Implementation Steps:
- Initialize a parent array where each land cell is its own parent.
- Iterate through the grid, and for each land cell, union it with its adjacent land cells.
- After processing, count the number of unique parents, which represents the number of islands.
Time and Space Complexity:
- Time Complexity: O(M × N × α(M × N)), where α is the inverse Ackermann function.
- Space Complexity: O(M × N) for the parent array.
Common Questions and Answers
Q1: Why is marking visited cells important?
Marking visited cells prevents revisiting the same land cell, which could lead to overcounting islands and increased time complexity.
Q2: Can diagonal connections be considered in island formation?
In the standard problem definition, only horizontal and vertical connections are considered. Including diagonals would change the definition and the implementation.
Q3: How does Union-Find improve performance over DFS/BFS?
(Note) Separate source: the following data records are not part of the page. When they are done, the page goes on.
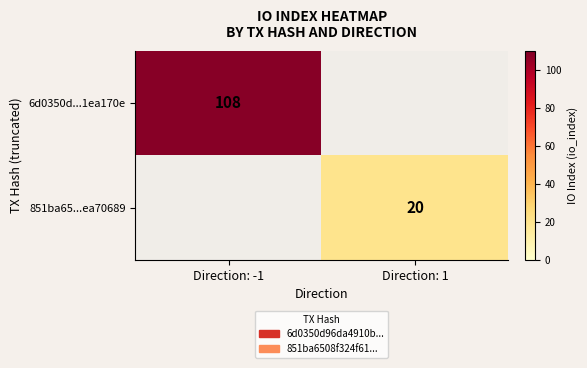

Is it true that 6d0350d...1ea170e equals 108 at Direction: -1?

True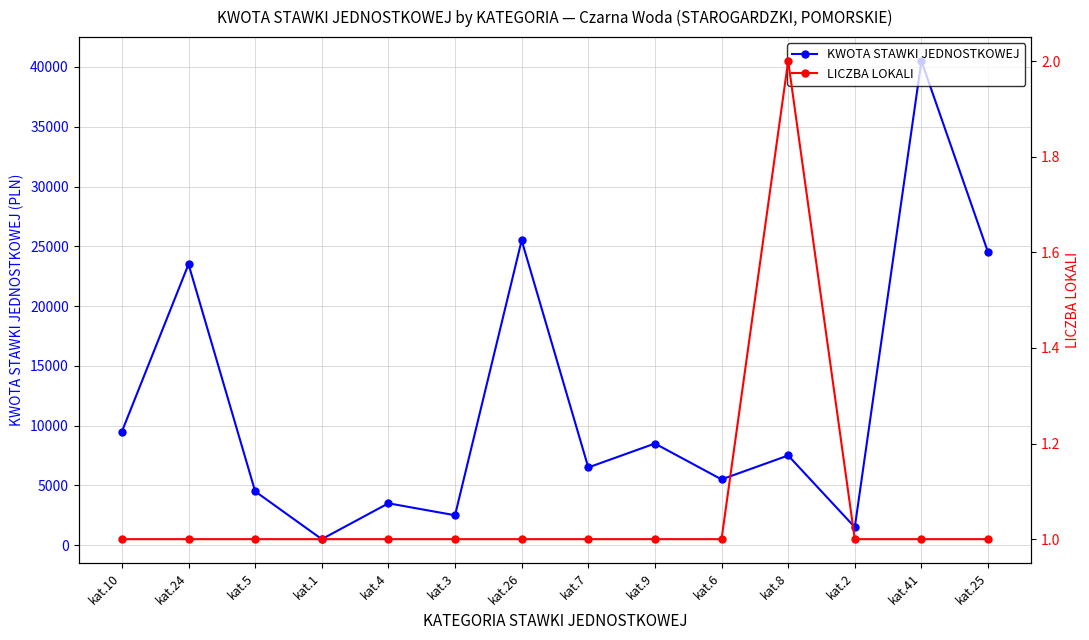

Reading left to right, extract all data points from this chart.

KWOTA STAWKI JEDNOSTKOWEJ: kat.10=9500	kat.24=23500	kat.5=4500	kat.1=500	kat.4=3500	kat.3=2500	kat.26=25500	kat.7=6500	kat.9=8500	kat.6=5500	kat.8=7500	kat.2=1500	kat.41=40500	kat.25=24500
LICZBA LOKALI: kat.10=1	kat.24=1	kat.5=1	kat.1=1	kat.4=1	kat.3=1	kat.26=1	kat.7=1	kat.9=1	kat.6=1	kat.8=2	kat.2=1	kat.41=1	kat.25=1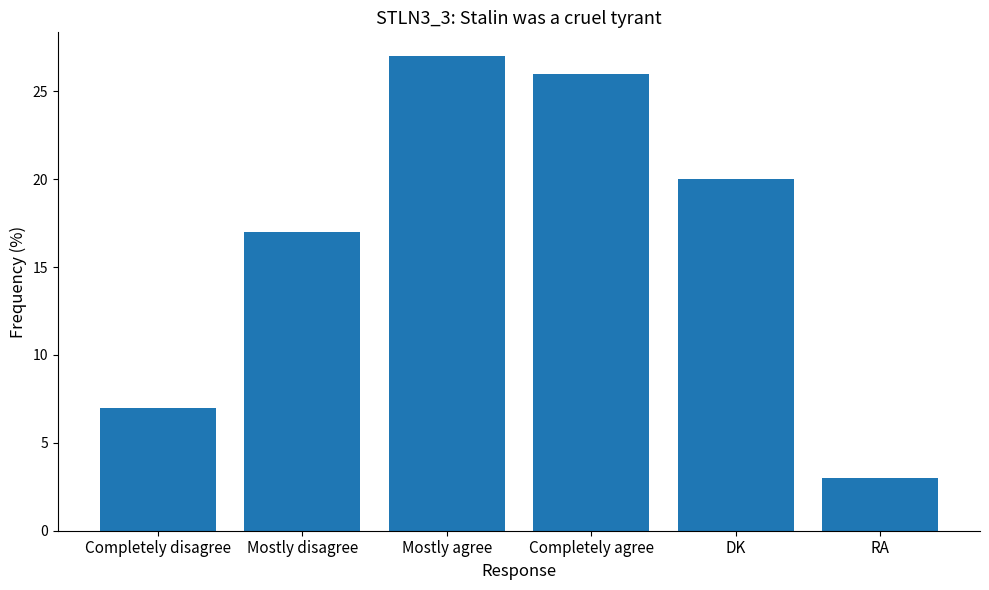

Is it true that the value at DK is 35?

False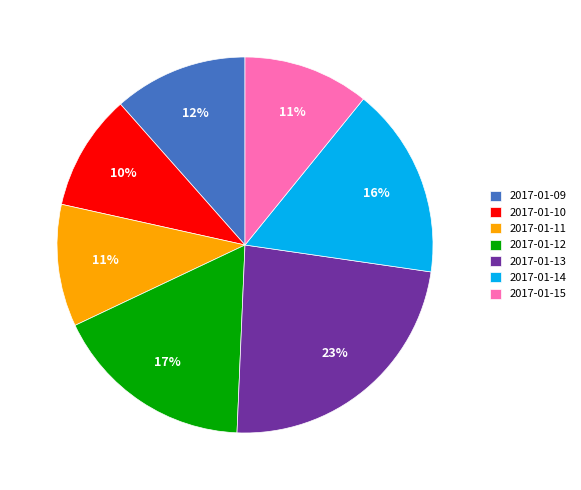

Between 2017-01-10 and 2017-01-11, which is larger?

2017-01-11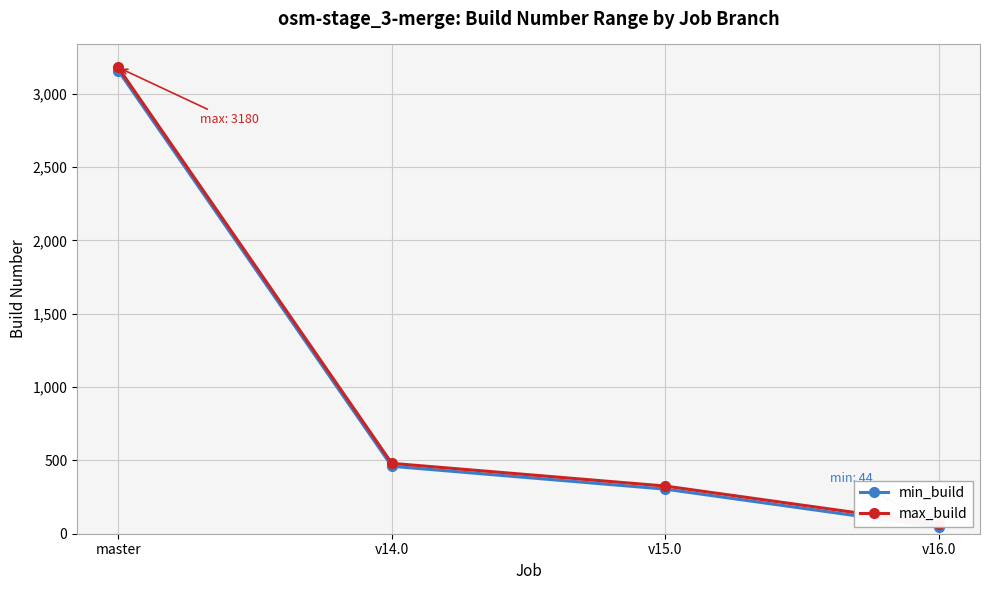

What are all the series names shown in the legend?

min_build, max_build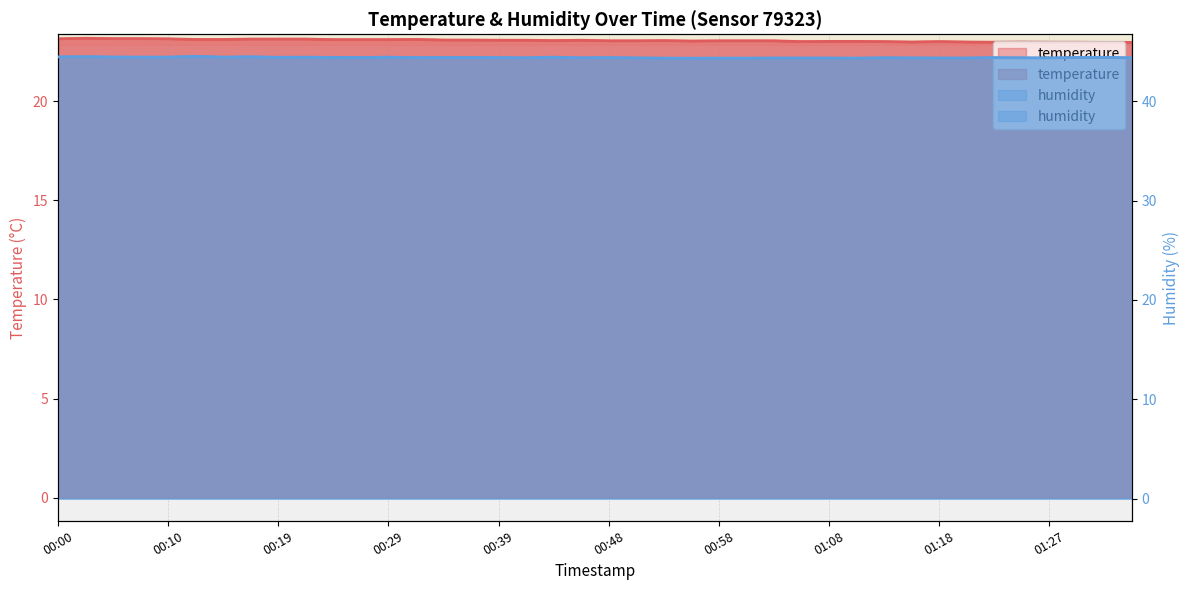

At how many categories does at least one series exceed 31?

40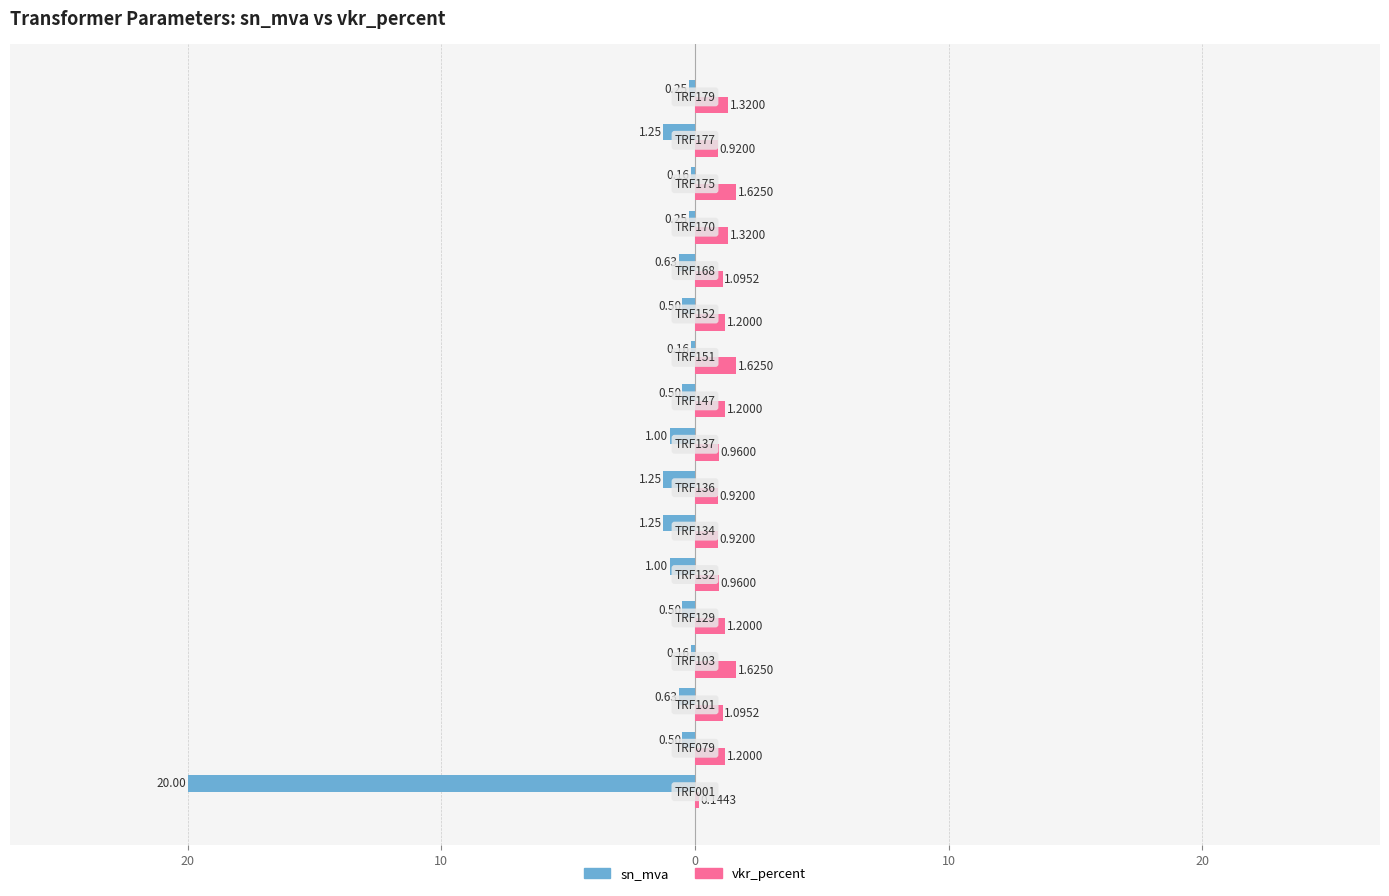

What are all the series names shown in the legend?

sn_mva, vkr_percent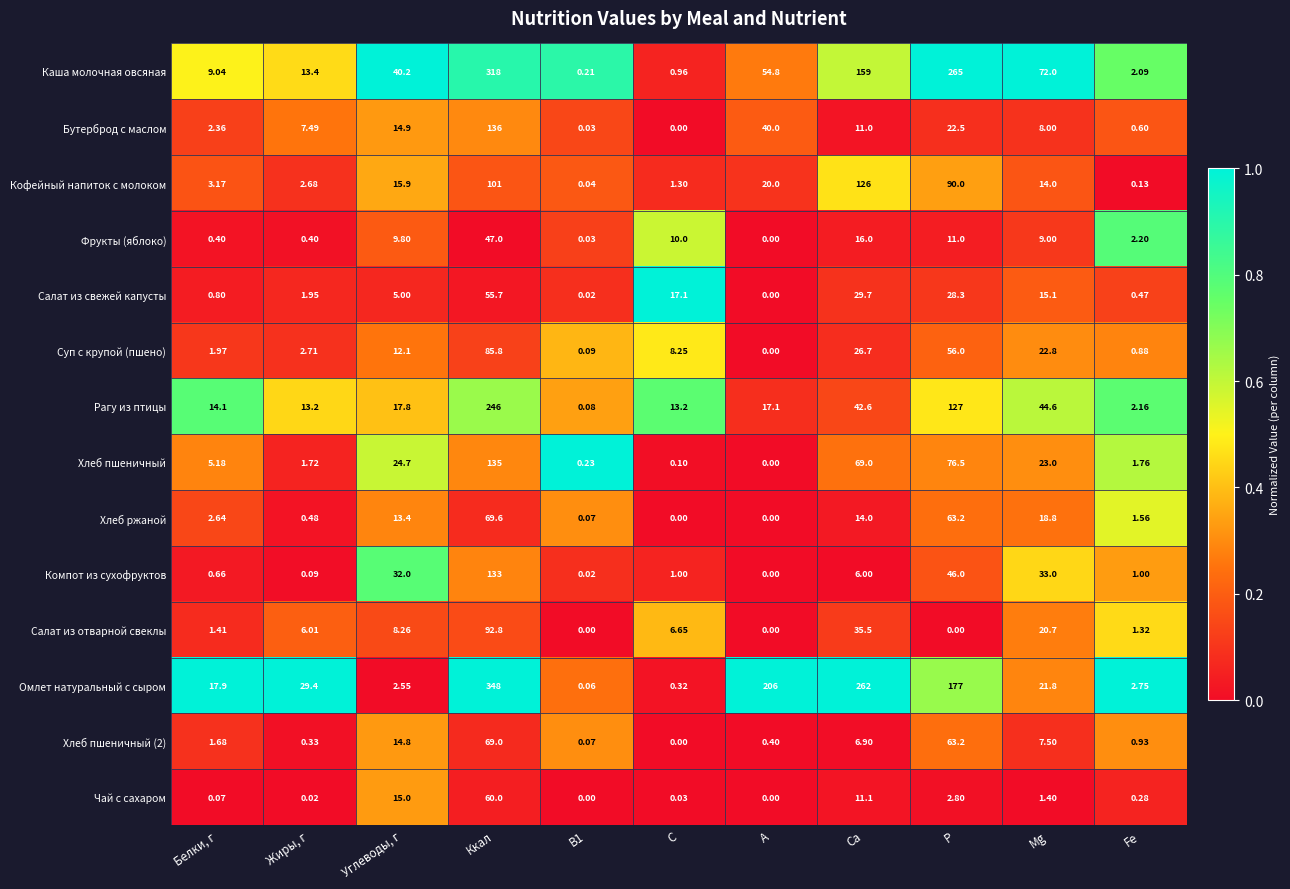

Which series has the largest range (max minus min)?

Омлет натуральный с сыром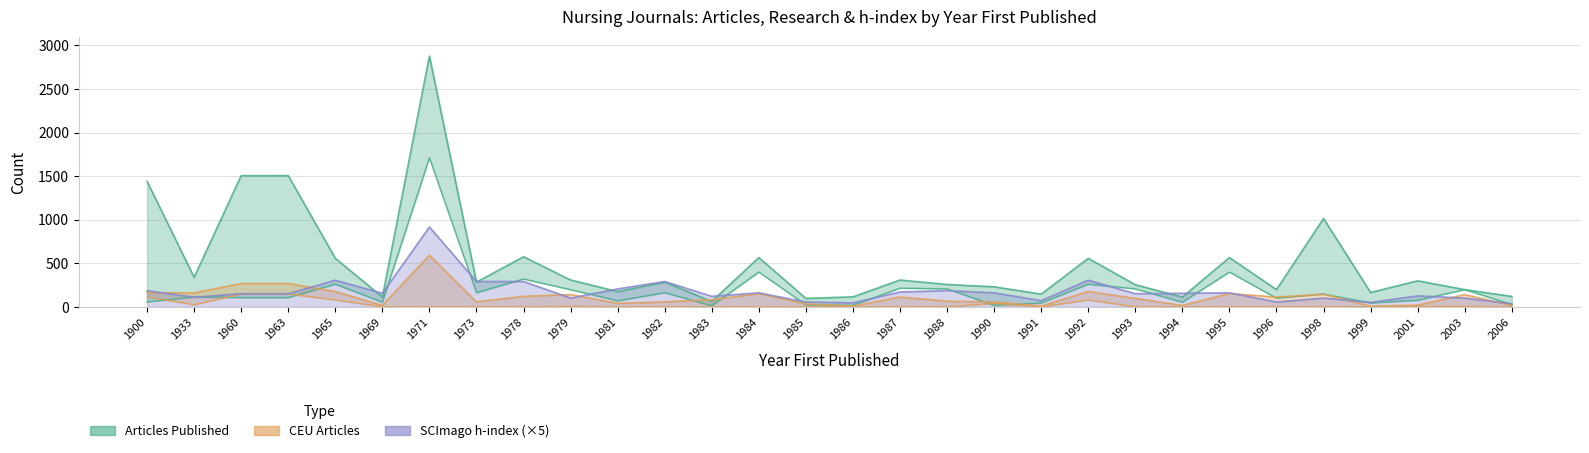

What is the value of the SCImago h-index point at the 2nd from the left?

110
Union-Find is more efficient in scenarios with dynamic connectivity queries, as it provides near-constant time operations for union and find, making it suitable for large-scale problems.
Conclusion
The Number of Islands problem is a fundamental exercise in understanding graph traversal, connected components, and various search algorithms. By exploring different approaches like DFS, BFS, and Union-Find, one can gain a deeper insight into algorithm optimization and efficient problem-solving techniques.